盧雲裴很快便跑出了那棟房子,不由自主的回頭一看,這一看之下,頓時倒吸了口涼氣。
只見殭屍已經跟在自己身後,那副不屈不撓的態勢,估計不論自己怎麼跑,它都不會跟丟,手中的斧頭還時不時的在空中揮舞一下。如果一時沒有抓緊被丟了過來,他估計只需要一斧頭就能把自己給砍趴下。
他怕的要死,連滾帶爬的跑進了房子後邊的露天活動場。
頭頂接近兩米高的葡萄架鬱鬱蔥蔥的,將整個天空都遮蓋了起來。
雖然是早晨了,但陽光並不算明媚。在葡萄架下,四周顯得陰沉沉的,再加上身後追趕著的那隻活死人,是在要人性命。
葡萄架下的活動場地中,有許多用磚頭搭建起來的桌子,本來是用來打麻將的,這時候倒是成了最好的障礙物。
盧雲裴一邊跑,一邊盡量繞著那些磚頭桌子。
殭屍的智商明顯不高,它低吼著,跟著盧雲裴繞圈,雖然速度不慢,但始終沒有活人那麼靈活。不一會兒就被盧雲裴拉開了距離。
沒多久,那個活動場地就跑完了,他一頭鑽進了樹林里。身後的將是依舊不屈不撓,它噴濺著血沫子,翻白的眼睛布滿殷紅色的血絲,揮舞斧頭亂砍著,也跑進了樹林中。
盧雲裴估算了一下距離。自己離它大概拉開了五十米遠,但要完全將它擺脫掉,估計沒有遇到什麼無法穿越的障礙物的話,是不太能實現的。
也真不知道著殭屍怎麼這麼敬業,這傢伙是活人的時候,也沒見它這麼富有奧林匹克精神的。
又拚命向前跑了一陣子,他感覺自己的肺部都要脹得爆炸了,呼吸越來越困難。這事情也真是,從前他玩戶外的時候,也沒有跑過這麼長時間,更不要提當上保險公司業務員著工作以後了。

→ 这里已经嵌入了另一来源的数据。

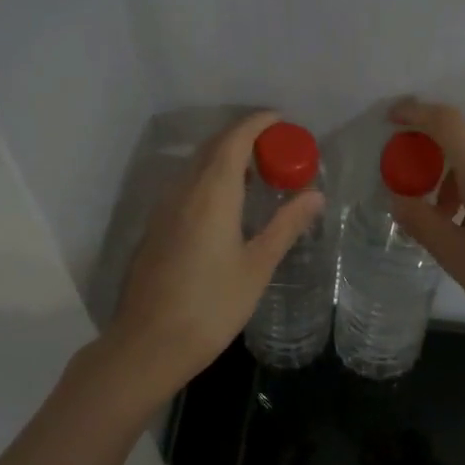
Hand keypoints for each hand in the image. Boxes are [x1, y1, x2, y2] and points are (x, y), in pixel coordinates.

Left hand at [107, 109, 325, 394]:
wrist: (148, 344)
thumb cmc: (211, 307)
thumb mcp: (257, 267)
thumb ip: (286, 226)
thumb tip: (316, 195)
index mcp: (212, 194)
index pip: (234, 140)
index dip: (258, 123)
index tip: (282, 120)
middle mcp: (183, 191)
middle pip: (213, 147)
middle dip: (244, 138)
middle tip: (278, 149)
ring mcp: (164, 209)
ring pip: (196, 166)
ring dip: (226, 158)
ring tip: (258, 174)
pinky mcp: (155, 228)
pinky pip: (186, 186)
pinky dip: (210, 179)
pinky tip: (227, 205)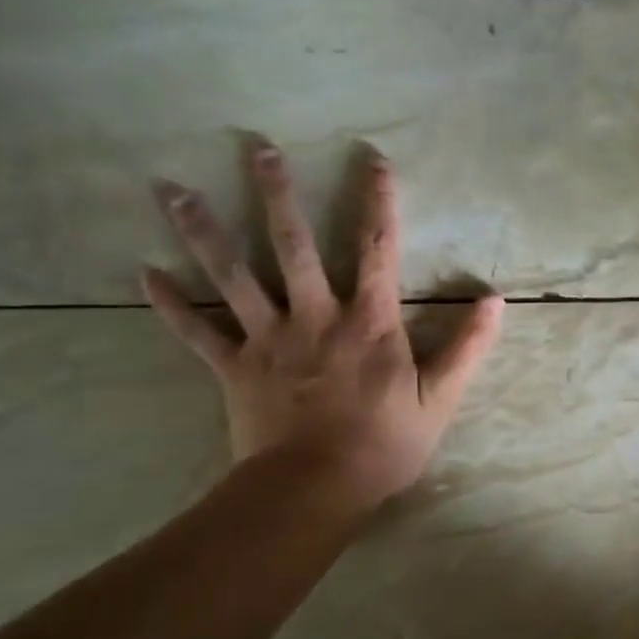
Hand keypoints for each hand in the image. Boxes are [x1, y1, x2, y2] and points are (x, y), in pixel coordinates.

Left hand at [142, 138, 503, 505]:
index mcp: (368, 321)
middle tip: (258, 148)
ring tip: (172, 191)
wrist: (315, 490)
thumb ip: (468, 346)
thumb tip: (495, 300)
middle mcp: (315, 316)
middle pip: (293, 245)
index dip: (378, 200)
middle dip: (277, 194)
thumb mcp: (440, 398)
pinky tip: (143, 273)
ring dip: (204, 231)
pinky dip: (171, 305)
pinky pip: (197, 333)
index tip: (372, 159)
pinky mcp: (235, 368)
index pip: (378, 248)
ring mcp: (269, 340)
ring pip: (233, 277)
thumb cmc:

自從幹了這工作以後,每天忙忙碌碌的,沒有休息時間。除了到處應酬喝酒、啤酒肚越戰越大外,似乎就沒有撈到多大的好處,還好鍛煉的習慣保留了下來。
現在更好,不但被派到這種鳥不拉屎的地方,還莫名其妙的碰到了該死的殭屍。
這玩意兒自己還只是從電視里看過,要不是很清楚明白自己仍身處的這個國家中,媒體電視台不屑於玩這一種調調來娛樂大眾,自己還真以為是哪個電視台的惡作劇來著。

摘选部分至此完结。